One of the things that really changed for me since kidney failure and cancer was accepting that I am definitely a lot weaker than I used to be and I have very little stamina. Add heart surgery and a cracked femur and it is really tough. I have been unable to golf for a couple of years now and to go out fishing is tough by the end of the day and it is best if I have support from a friend while at it. I have only fished once this year as most of my friends are too busy or hate fishing.
And it is so embarrassing to ask for a carry out of a bottle of water at the grocery store and then wait for a friend to visit to carry it in for me.
Currently the thought of firewood is really stressing me out. I can hardly split a piece let alone find it, buck it up load it, unload it and then split and stack it. I have been blessed by Barry and Justin who gather and split it for me. I am too weak.

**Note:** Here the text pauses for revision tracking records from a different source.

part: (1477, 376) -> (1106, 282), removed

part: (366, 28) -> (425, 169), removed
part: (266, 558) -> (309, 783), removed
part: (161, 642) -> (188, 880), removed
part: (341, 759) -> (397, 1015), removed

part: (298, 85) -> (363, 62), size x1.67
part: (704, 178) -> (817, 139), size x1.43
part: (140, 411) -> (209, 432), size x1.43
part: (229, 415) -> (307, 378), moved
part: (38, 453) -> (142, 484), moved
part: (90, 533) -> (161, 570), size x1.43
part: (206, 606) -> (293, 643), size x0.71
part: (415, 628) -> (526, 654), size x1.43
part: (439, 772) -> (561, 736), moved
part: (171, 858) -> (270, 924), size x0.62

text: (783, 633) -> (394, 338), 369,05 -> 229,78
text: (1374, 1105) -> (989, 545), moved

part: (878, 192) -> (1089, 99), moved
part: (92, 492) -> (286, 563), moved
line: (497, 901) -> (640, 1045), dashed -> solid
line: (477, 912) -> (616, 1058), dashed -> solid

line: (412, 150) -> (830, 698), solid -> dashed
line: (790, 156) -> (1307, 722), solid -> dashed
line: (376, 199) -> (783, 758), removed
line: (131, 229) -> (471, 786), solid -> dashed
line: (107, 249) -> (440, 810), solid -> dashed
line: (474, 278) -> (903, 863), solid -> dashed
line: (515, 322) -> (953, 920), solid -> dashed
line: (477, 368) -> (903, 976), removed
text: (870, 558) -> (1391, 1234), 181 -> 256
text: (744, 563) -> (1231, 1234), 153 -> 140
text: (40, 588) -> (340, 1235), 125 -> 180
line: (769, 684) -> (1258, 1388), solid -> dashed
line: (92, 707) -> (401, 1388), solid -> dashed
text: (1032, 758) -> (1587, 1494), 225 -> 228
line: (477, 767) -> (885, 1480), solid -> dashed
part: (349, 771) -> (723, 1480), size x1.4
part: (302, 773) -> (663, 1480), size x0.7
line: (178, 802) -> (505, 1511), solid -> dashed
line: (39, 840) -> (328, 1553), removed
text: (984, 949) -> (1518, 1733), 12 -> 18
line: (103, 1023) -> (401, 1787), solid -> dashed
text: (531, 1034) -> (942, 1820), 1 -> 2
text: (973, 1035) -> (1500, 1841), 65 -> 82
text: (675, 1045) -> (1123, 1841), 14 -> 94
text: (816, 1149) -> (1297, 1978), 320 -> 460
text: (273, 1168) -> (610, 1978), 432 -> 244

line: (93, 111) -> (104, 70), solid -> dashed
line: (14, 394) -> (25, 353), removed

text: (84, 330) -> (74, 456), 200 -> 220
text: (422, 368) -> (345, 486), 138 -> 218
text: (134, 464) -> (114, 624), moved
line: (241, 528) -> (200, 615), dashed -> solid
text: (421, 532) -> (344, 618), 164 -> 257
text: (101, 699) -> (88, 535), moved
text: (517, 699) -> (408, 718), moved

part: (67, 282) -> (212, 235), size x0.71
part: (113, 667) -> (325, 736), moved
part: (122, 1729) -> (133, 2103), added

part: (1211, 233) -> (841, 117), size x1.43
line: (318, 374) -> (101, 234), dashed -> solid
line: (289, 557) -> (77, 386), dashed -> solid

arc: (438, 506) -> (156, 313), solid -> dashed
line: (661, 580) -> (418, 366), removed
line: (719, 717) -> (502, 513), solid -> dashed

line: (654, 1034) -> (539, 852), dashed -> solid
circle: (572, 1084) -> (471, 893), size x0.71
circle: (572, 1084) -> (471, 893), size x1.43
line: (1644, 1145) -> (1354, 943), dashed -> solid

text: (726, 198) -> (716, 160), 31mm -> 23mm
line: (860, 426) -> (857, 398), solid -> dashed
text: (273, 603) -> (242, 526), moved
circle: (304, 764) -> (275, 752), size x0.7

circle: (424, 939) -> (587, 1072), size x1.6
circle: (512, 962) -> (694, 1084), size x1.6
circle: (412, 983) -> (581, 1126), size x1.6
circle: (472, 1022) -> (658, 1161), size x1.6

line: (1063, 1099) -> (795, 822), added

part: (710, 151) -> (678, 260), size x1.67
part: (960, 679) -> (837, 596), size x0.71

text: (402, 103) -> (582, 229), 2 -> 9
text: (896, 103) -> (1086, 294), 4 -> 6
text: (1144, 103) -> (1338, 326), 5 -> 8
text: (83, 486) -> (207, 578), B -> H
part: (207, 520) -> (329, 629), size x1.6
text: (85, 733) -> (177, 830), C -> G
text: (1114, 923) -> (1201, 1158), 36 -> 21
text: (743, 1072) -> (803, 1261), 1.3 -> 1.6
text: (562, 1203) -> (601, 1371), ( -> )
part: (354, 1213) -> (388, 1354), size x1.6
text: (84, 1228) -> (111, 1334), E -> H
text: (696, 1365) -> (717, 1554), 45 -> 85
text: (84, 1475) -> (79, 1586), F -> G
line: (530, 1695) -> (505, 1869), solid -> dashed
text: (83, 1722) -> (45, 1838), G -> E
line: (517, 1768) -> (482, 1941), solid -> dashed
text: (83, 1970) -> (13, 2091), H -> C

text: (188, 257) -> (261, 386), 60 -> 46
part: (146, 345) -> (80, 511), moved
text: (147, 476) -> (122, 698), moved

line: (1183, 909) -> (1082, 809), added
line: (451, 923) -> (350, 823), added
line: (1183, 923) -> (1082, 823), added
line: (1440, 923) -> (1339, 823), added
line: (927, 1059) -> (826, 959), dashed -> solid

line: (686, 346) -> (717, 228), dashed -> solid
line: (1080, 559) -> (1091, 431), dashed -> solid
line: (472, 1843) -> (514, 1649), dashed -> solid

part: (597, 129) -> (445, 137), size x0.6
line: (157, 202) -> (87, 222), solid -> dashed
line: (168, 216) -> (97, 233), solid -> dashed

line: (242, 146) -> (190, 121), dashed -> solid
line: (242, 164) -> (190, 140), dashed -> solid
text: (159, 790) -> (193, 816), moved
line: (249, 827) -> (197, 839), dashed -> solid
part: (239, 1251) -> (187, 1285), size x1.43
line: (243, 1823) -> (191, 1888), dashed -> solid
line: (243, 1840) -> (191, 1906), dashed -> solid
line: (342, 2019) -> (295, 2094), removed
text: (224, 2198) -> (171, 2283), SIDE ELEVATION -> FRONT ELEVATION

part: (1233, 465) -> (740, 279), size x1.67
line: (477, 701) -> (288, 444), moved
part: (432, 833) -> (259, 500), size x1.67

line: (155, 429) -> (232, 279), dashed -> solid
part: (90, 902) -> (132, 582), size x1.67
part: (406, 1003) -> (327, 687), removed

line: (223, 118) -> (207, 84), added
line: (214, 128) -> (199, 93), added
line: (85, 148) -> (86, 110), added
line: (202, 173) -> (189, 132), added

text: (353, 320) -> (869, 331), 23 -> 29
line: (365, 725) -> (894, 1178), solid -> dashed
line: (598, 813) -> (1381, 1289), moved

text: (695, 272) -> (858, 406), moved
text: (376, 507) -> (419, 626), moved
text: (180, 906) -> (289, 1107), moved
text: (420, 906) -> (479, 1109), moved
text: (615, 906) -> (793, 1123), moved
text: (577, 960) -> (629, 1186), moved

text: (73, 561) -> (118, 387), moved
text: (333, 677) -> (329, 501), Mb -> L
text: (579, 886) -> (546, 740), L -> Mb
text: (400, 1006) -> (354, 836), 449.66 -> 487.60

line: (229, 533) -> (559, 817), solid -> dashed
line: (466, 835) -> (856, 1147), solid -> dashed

Most folks, when they see me, are quick to say that I look good, with lots of healthy colour and what not. But they definitely are not able to see what is happening inside my body. My bloodwork this week was very bad. Dialysis is just not as effective as having functional kidneys. It takes a lot of resting just to get the energy for a walk with the hounds.
And that is a great reminder to me that everyone has stuff going on that the rest of us have no idea about. We get quick to judge by our personal standards and experiences with no right to do so.
So be prepared to help and support every-one you meet in some way. You would be surprised by how many people are in tough and really need support from any-where.